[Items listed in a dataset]
_____

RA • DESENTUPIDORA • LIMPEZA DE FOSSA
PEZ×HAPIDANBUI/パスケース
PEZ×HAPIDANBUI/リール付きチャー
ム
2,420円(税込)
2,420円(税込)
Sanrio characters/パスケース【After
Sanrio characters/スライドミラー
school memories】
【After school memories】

_____

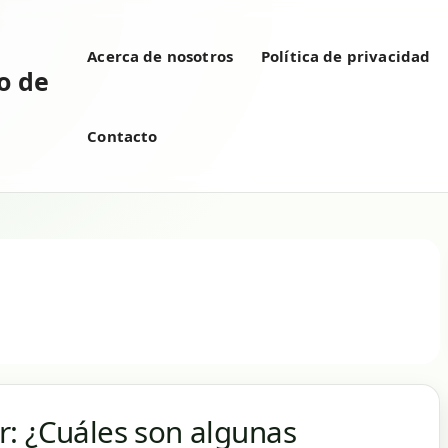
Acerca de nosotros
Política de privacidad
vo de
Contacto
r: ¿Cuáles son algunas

_____

TO DO: Can you return every line of the listing above, from the one containing "Acerca de nosotros" down to the one containing "r: ¿Cuáles son algunas", both of those lines included, reproduced character for character?

REPLY TO THE EXERCISE:
Acerca de nosotros
Política de privacidad
vo de
Contacto
r: ¿Cuáles son algunas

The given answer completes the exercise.